The children, grandchildren, and the great-grandchildren of my spiritual mother were there. Somehow, it was comforting to know that the generations would carry on – the fabric of our families would continue to be woven in their lives. Her classmates from the graduating class of 1940’s were there; as many of them as could attend. Their numbers grow smaller as their school chums cross over, one by one. Who among them was not thinking, “Who’s next?”

It is hard and frightening to deal with death, a subject about which we talk little. Yet we must face it squarely, because we have no choice, but to deal with reality. When it takes someone dear to us, it is important that we give a voice to our sorrow. At the memorial, we cried not just for our cherished mother, but also for the others who had preceded her – Grampa in 1944, Grandma in 1982, Mom in 1999, and Dad in 2008 and all others.

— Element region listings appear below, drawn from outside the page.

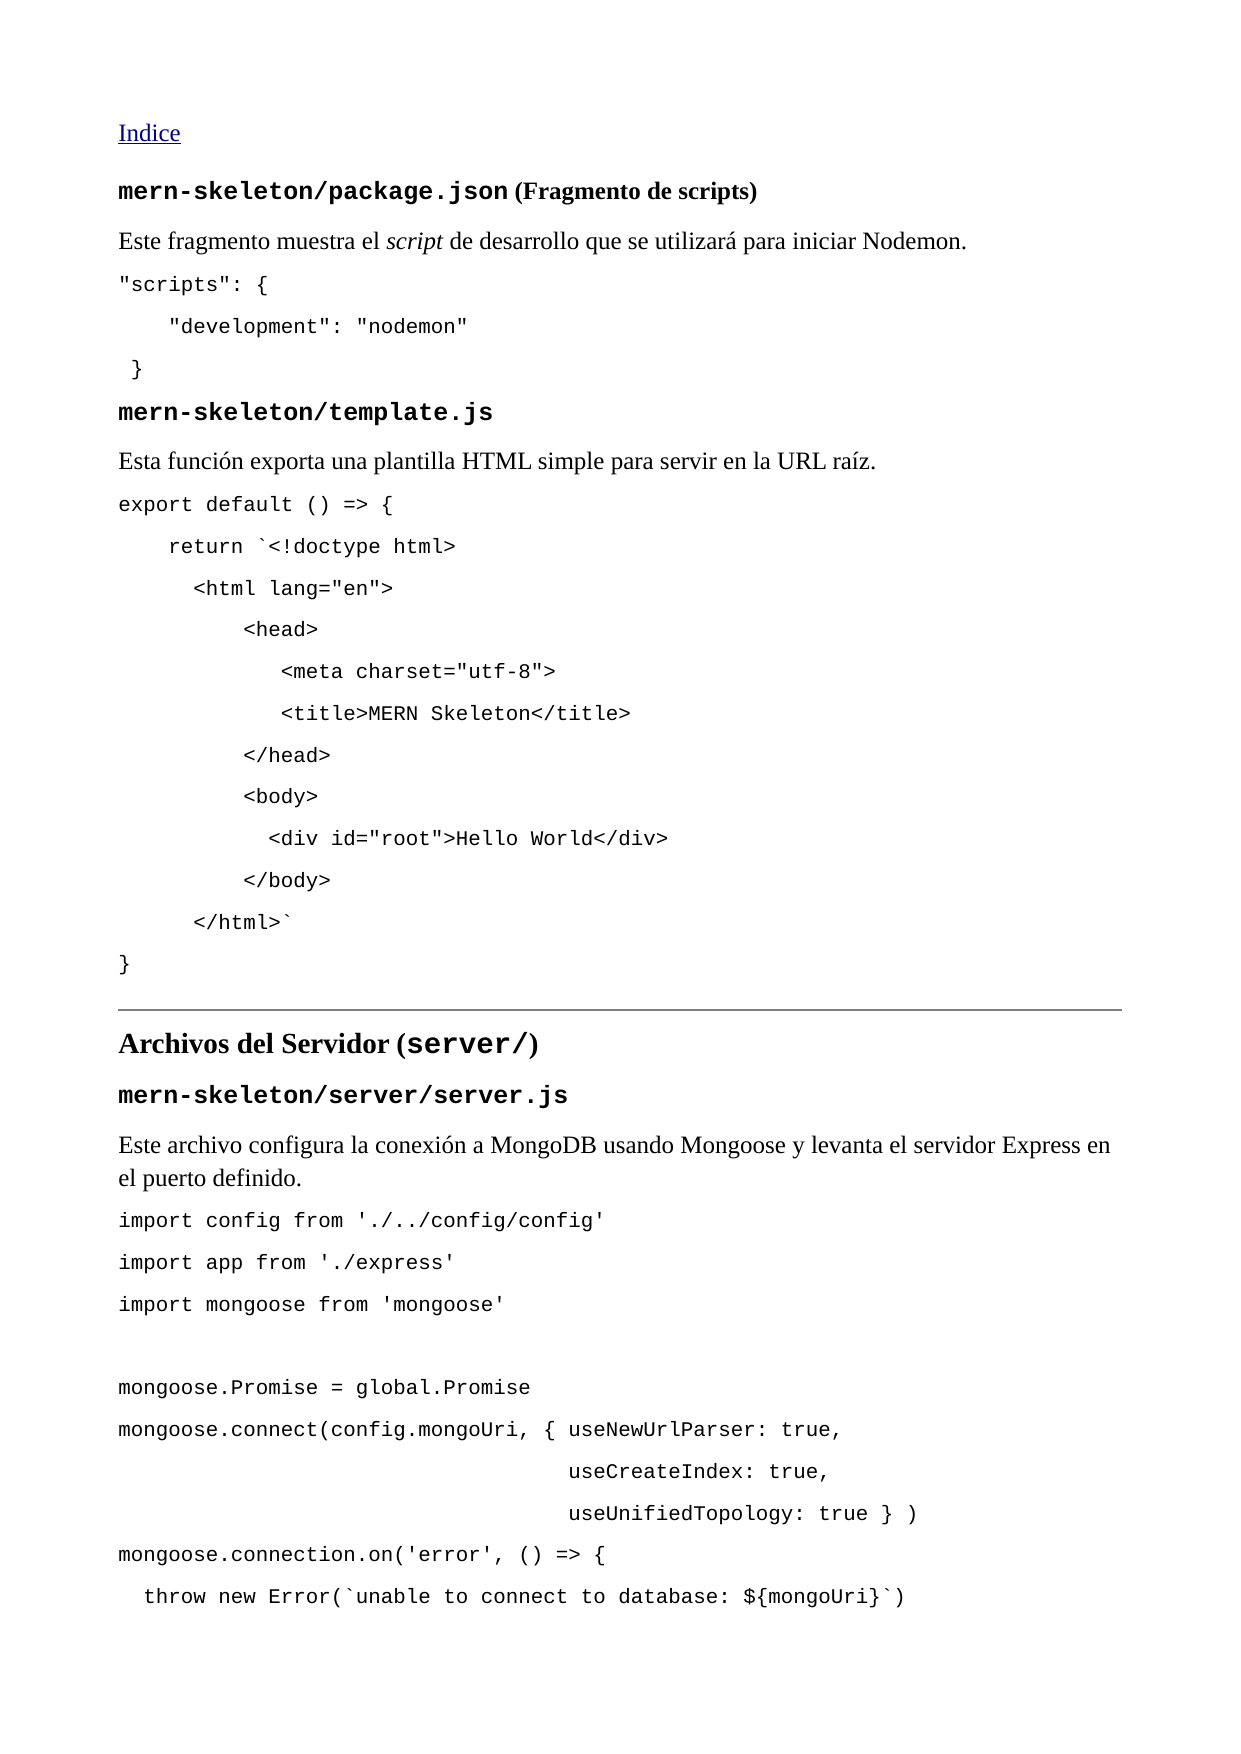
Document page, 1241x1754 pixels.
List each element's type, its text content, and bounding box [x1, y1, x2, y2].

text Este fragmento muestra el script de desarrollo que se utilizará para iniciar Nodemon. [118, 226, 1122, 255]
text <html lang="en"> [118, 577, 1122, 601]
text } [118, 953, 1122, 977]
subtitle mern-skeleton/server/server.js [118, 1083, 1122, 1111]
text import mongoose from 'mongoose' [118, 1294, 1122, 1317]
subtitle mern-skeleton/template.js [118, 399, 1122, 428]
text Esta función exporta una plantilla HTML simple para servir en la URL raíz. [118, 446, 1122, 475]
text throw new Error(`unable to connect to database: ${mongoUri}`) [118, 1586, 1122, 1610]
text </html>` [118, 912, 1122, 935]
text import app from './express' [118, 1252, 1122, 1276]
text <body> [118, 786, 1122, 810]
subtitle mern-skeleton/package.json (Fragmento de scripts) [118, 176, 1122, 207]
text </body> [118, 870, 1122, 893]
text "development": "nodemon" [118, 316, 1122, 339]
text return `<!doctype html> [118, 536, 1122, 559]
text <div id="root">Hello World</div> [118, 828, 1122, 852]
text Este archivo configura la conexión a MongoDB usando Mongoose y levanta el servidor Express en el puerto definido. [118, 1130, 1122, 1191]
text } [118, 357, 1122, 381]
text </head> [118, 744, 1122, 768]
text mongoose.connect(config.mongoUri, { useNewUrlParser: true, [118, 1419, 1122, 1443]
text <meta charset="utf-8"> [118, 661, 1122, 685]
text useCreateIndex: true, [118, 1461, 1122, 1484]
text <title>MERN Skeleton</title> [118, 703, 1122, 726]
text export default () => { [118, 494, 1122, 518]
text mongoose.Promise = global.Promise [118, 1377, 1122, 1401]
subtitle Archivos del Servidor (server/) [118, 1027, 1122, 1063]
text useUnifiedTopology: true } ) [118, 1503, 1122, 1526]
text import config from './../config/config' [118, 1210, 1122, 1234]
text <head> [118, 619, 1122, 643]
text mongoose.connection.on('error', () => { [118, 1544, 1122, 1568]
text "scripts": { [118, 274, 1122, 298]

In the midst of this grief, laughter comes forth as we remember wonderful memories of days gone by. Not out of place in this family, mind you, because a sense of humor runs deep in this crazy, wonderful family. One of the older grandkids took it upon himself to speak aloud the many thoughts that some had expressed quietly, or privately. “Grandmother was a funny gal, and had lived though some interesting times. She loved her precious family with all of her heart. She liked to shop, but often took her purchases back to the store the next day. Pepper was her favorite, and perhaps only, spice used in cooking. We could have talked for hours about her and her life dimension, depth, and a quality that could not be dimmed by the means of her passing.” When the grandson was done with this tearful-but-joyful eulogy, there was little that could be added. He gave voice to our sorrow!

Rituals like this are important to humankind. Without ritual we would have less continuity, less civility, less warmth and commonality with one another. Like the rest of our family, but perhaps more so, our mother had her own rituals, among which was reading the Daily Word. We giggled about a few of her other rituals. But we realized the vital importance of this ritual of gathering in love, to honor the memory of her.

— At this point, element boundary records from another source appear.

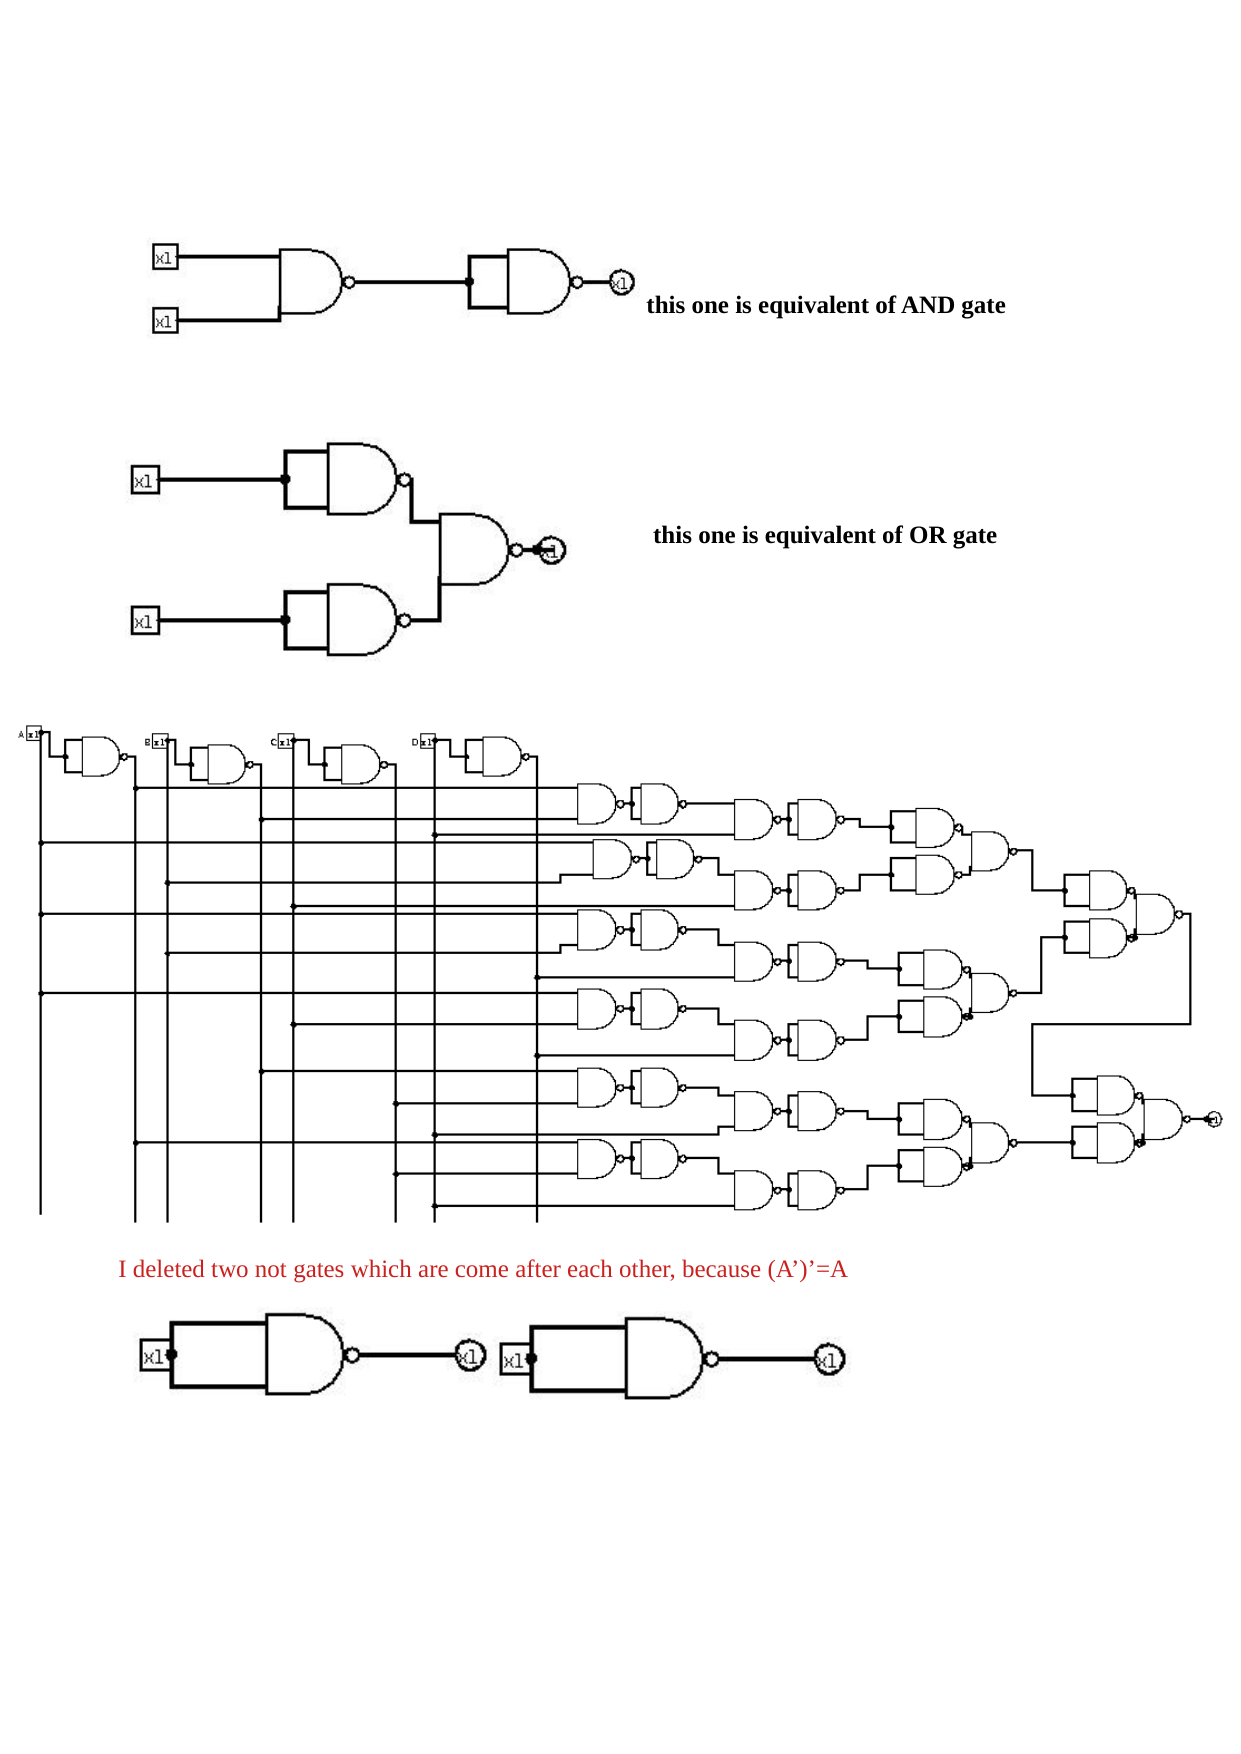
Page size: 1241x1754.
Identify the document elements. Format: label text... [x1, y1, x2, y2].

picture [146, 237, 640, 339]
picture [14, 722, 1226, 1226]
text this one is equivalent of AND gate [640, 291, 1122, 319]
text this one is equivalent of OR gate [572, 521, 1122, 549]
text [118, 291, 146, 319]
picture [125, 437, 572, 662]
picture [132, 1307, 852, 1406]
text I deleted two not gates which are come after each other, because (A’)’=A [118, 1254, 1122, 1283]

Yet, this is a ritual with which we never quite become comfortable, no matter how many times we practice it. Still, this ritual is better than grieving in silence, far better than pretending the loss doesn’t hurt, because it does. It always does.

The sorrow of that loss needs a voice. It is the voice of that part of me that died with her, and the voice of that part of her that yet lives through me. It is the voice that reassured her, while she walked through the valley of the shadow of death, that she was not truly alone. And it is the voice that reminds me, neither am I.